The taste of metal filled my mouth, and a sizzle of energy escaped from my skin. Sanderford withdrew his hand with a bellowing cry, only to come at me an instant later and smash his fist into my ribs. I curled my body to protect my screaming side, at the same time backhanding Sanderford across his cheek with a blessed release of energy.
A zapping sound hissed through the air, raising the hai
r on my scalp. Sanderford’s head thumped to the ground. Dust covered one side of his face. He didn’t move. Blood leaked from his nose and ears.
My torso cramped. I tripped away from his body. Was he dead? Had I killed him? My knees shook, but I managed to get to my feet, pulling Sanderford’s rifle up as I stood.
Lieutenant Justet didn’t move except for the toe of his boot resting on the magazine from Sanderford’s rifle. He held the hand guard of his M-16 loosely in one hand. His expression was surprisingly neutral.
Justet raised his rifle a hair. I jerked my attention back to him and lifted my own rifle to point at his chest.
“Don’t do it, sir,” my voice rushed softly across the several feet separating us.
“There’s no ammo in that rifle.”
“You sure about that?” The bolt filled the chamber, telling me either that there was a round still in the chamber or that the bolt release had been hit. I was hoping for the former but was pretty certain it was the latter.

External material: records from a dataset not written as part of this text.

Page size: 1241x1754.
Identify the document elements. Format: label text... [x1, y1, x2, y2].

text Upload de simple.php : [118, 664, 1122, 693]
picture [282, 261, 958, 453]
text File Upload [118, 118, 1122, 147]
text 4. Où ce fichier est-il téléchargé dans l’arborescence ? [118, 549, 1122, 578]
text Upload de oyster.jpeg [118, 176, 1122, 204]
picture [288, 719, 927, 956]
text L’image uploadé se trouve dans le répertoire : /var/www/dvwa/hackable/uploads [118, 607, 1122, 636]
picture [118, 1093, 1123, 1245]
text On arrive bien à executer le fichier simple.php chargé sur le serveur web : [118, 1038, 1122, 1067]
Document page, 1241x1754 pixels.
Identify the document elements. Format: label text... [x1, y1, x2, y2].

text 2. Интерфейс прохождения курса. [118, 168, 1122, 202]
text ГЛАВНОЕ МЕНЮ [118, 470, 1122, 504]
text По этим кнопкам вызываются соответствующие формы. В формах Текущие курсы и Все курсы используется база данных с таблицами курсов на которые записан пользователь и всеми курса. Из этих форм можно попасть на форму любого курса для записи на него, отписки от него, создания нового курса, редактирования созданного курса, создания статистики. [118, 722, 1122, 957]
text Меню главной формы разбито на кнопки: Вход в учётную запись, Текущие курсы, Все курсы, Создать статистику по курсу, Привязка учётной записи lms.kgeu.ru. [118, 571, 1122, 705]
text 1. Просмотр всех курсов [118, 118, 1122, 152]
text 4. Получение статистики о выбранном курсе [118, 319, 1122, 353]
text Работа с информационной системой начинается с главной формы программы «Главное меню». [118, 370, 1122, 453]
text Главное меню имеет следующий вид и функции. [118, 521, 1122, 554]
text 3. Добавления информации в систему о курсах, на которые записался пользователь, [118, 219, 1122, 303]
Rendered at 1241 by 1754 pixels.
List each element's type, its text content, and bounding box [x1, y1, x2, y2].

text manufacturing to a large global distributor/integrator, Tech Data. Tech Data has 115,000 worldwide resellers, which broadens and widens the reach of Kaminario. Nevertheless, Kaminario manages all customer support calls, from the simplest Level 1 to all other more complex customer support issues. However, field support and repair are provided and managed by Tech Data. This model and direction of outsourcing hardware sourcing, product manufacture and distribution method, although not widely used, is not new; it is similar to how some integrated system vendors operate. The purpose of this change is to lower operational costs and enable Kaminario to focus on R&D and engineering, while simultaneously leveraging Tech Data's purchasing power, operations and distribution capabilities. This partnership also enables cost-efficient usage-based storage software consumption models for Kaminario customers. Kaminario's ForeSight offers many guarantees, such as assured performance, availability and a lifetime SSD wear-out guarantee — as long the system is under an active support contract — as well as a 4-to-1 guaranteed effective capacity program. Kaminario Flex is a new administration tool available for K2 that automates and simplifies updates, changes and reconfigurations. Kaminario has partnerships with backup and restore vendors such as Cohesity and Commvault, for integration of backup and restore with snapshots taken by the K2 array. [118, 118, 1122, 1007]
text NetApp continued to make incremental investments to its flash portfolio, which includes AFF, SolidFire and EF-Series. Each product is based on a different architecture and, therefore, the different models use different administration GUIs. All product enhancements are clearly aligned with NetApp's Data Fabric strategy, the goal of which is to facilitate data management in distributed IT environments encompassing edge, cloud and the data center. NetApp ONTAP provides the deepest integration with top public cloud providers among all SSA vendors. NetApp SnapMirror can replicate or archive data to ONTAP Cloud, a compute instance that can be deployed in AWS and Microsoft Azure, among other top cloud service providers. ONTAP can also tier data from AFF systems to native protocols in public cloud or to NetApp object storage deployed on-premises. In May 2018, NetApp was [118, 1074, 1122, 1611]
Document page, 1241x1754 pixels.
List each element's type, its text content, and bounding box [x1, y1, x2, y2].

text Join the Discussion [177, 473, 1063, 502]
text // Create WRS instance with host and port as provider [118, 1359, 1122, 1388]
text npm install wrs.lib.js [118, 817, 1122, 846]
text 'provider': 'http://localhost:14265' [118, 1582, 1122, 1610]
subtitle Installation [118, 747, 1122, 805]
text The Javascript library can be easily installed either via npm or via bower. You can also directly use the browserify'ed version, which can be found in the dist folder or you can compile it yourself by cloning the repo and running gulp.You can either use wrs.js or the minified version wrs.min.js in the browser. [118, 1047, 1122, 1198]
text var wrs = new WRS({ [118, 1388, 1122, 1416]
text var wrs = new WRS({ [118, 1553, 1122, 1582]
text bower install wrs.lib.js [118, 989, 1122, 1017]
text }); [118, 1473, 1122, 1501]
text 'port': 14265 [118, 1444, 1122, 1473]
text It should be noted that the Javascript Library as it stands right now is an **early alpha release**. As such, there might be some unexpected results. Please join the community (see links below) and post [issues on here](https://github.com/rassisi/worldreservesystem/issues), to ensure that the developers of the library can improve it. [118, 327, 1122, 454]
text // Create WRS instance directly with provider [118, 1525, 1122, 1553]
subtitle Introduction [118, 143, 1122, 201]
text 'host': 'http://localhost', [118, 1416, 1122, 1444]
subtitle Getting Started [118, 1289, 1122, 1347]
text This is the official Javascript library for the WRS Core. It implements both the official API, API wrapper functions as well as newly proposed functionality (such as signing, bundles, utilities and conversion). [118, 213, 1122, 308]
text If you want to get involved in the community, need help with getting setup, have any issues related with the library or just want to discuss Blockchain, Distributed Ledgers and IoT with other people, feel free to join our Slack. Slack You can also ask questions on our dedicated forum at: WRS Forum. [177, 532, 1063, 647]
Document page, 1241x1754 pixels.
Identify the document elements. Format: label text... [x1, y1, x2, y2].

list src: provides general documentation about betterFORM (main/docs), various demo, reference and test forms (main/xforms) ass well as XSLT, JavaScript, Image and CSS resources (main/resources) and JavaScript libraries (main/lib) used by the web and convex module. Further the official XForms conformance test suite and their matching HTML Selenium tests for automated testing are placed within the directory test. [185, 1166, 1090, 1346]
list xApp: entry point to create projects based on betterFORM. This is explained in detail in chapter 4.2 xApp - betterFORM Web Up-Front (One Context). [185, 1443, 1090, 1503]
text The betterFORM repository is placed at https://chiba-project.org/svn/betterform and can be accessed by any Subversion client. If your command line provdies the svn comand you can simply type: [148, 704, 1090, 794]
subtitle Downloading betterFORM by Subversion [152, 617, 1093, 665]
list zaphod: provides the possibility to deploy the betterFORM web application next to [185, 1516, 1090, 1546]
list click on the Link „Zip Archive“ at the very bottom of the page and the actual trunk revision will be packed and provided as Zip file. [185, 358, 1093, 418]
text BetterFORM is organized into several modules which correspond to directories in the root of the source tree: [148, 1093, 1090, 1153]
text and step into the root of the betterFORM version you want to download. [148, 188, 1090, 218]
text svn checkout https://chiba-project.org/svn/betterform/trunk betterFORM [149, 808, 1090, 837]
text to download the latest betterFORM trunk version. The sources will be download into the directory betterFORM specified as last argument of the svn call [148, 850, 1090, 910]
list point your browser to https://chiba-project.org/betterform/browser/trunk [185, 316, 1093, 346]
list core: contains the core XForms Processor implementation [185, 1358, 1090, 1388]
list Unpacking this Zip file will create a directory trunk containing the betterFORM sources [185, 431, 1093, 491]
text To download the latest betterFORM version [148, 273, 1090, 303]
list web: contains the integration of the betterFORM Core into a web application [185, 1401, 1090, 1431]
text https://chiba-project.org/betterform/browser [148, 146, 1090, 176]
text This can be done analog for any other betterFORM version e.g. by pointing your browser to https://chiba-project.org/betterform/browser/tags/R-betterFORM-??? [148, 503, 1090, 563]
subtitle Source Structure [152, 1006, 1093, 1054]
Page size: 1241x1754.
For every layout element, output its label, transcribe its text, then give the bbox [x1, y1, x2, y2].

Justet tapped his toe on the magazine, probably wondering the same thing.
“Is he dead?” he asked.
“Don’t know. Don’t care.”
That wasn’t true. I did care. Quite a lot, in fact.
“How’d you do that?” His chin quivered.
“Do what?”
He pointed at Sanderford but then dropped his hand back to steady the rifle. “Last night, and that . . . that—”
“Where’re my tags?” I set the rifle to my shoulder and sighted down the barrel with both eyes.
“It’s more than my life’s worth to give ’em to you.”
My finger found the warmth of the trigger. All I needed to do was put the smallest amount of pressure on the little curve of metal and, if there was a round in the chamber, I could take my pendant and tags from his bleeding corpse.
So very easy. The slightest pressure.
A chatter of voices sounded from the direction Sanderford had come from. My mind cleared, like a wind blowing away a lethal fog bank. My finger lifted from the trigger. I gulped.